4. Read the API interface — exact endpoint URLs, parameter names, HTTP methods
5. Read the response models — exact field names and types
6. Check error handling — what HTTP codes are treated as "keep polling" vs "fatal"

### 5. Extract the pattern

Document:
- Exact endpoint URL with all query/body parameters
- Request/response model field names
- Polling interval and timeout
- Error handling per HTTP status code
- Token storage pattern

## Real Example: Real-Debrid OAuth v2 (from Cinema HD v3.0.6)

**Problem:** Our Real-Debrid auth was broken. The user entered the device code on real-debrid.com but the app never authenticated. Official RD docs mention `/device/code` and `/token` but don't clearly document the 3-step flow.

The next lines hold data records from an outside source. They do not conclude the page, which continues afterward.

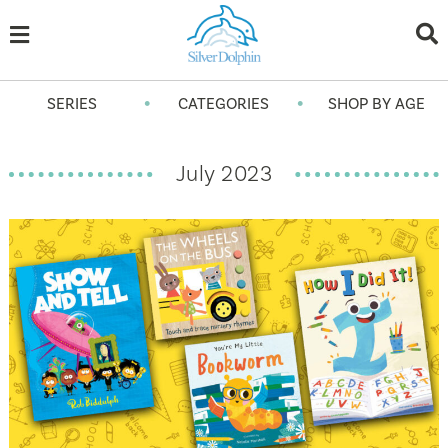
•
•
SERIES
CATEGORIES
SHOP BY AGE
July 2023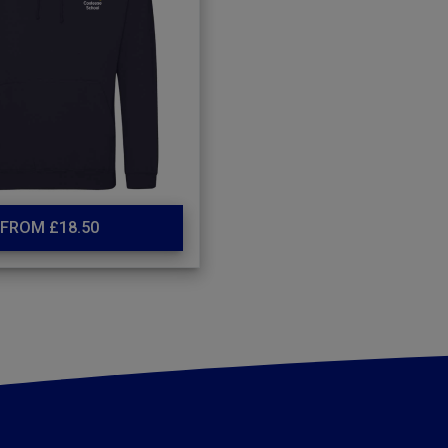
FROM £18.50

**Decompiled source found:**
File: `com/movie/ui/activity/settings/subfragment/PremiumAccountFragment.java`

```java
void loginRealDebird() {
    // Step 1: request device code
    RealDebridGetDeviceCodeResult body = api.oauthDeviceCode(rd_client_id).execute().body();
    String device_code = body.getDevice_code();
    String user_code = body.getUser_code();
    
    // Show user the code + URL
    RxBus.post(new ApiRealDebridWaitingToVerifyEvent(verification_url, user_code));
    
    // Step 2: poll /device/credentials every 'interval' seconds
    for (int i = 0; i < expires_in; i++) {
        Thread.sleep(1000L);
        if (i % interval == 0) {
            RealDebridCheckAuthResult creds = api.oauthDeviceCredentials(rd_client_id, device_code).execute().body();
            String client_id = creds.getClient_id();
            String client_secret = creds.getClient_secret();
            
            if (client_id != null && client_secret != null && !client_id.isEmpty() && !client_secret.isEmpty()) {
                // Step 3: exchange for token
                HashMap hashMap = new HashMap();
                hashMap.put("client_id", client_id);
                hashMap.put("client_secret", client_secret);
                hashMap.put("code", device_code);
                hashMap.put("grant_type", "http://oauth.net/grant_type/device/1.0");
                
                RealDebridGetTokenResult token = api.oauthtoken(hashMap).execute().body();
                // token.getAccess_token() → store
                break;
            }
        }
    }
}
```

**Key discovery:** The flow has **three steps**, not two:
1. `/device/code` → `device_code`
2. **Poll `/device/credentials` → `client_id` + `client_secret`** (this was missing!)
3. `/token` with `client_id` + `client_secret` + `code` → `access_token`

**Result:** Adding the missing `/device/credentials` step fixed our Real-Debrid auth completely.

## Tips

- **Start with the UI layer, not the API layer.** Find the button click handler first, then trace down. Searching for API endpoints directly in a large codebase is slow.
- **Look for RxJava callbacks or async patterns.** Many Android apps use `Observable.create()`, `Single.create()`, or coroutines. The polling loop is often inside an `ObservableOnSubscribe` or `suspend` block.
- **Check the manifest for activities.** The `AndroidManifest.xml` lists all activities — use it as a map. Search for activity names containing "settings", "account", "premium", "debrid", "auth".
- **Don't worry about obfuscation.** Even if classes are renamed to `a`, `b`, `c`, the method names within API interfaces are often preserved (Retrofit uses reflection). Look for `@GET`, `@POST`, `@Query`, `@Field` annotations.
- **Use grep with context.** `grep -rn "oauthDeviceCode\|deviceCredentials" --include="*.java" sources/` finds the exact file quickly.

## Legal Note

Only decompile APKs you have the right to analyze (your own, or competitors' free/public APKs distributed for general use). Do not redistribute decompiled source code. Use it as a reference for your own independent implementation.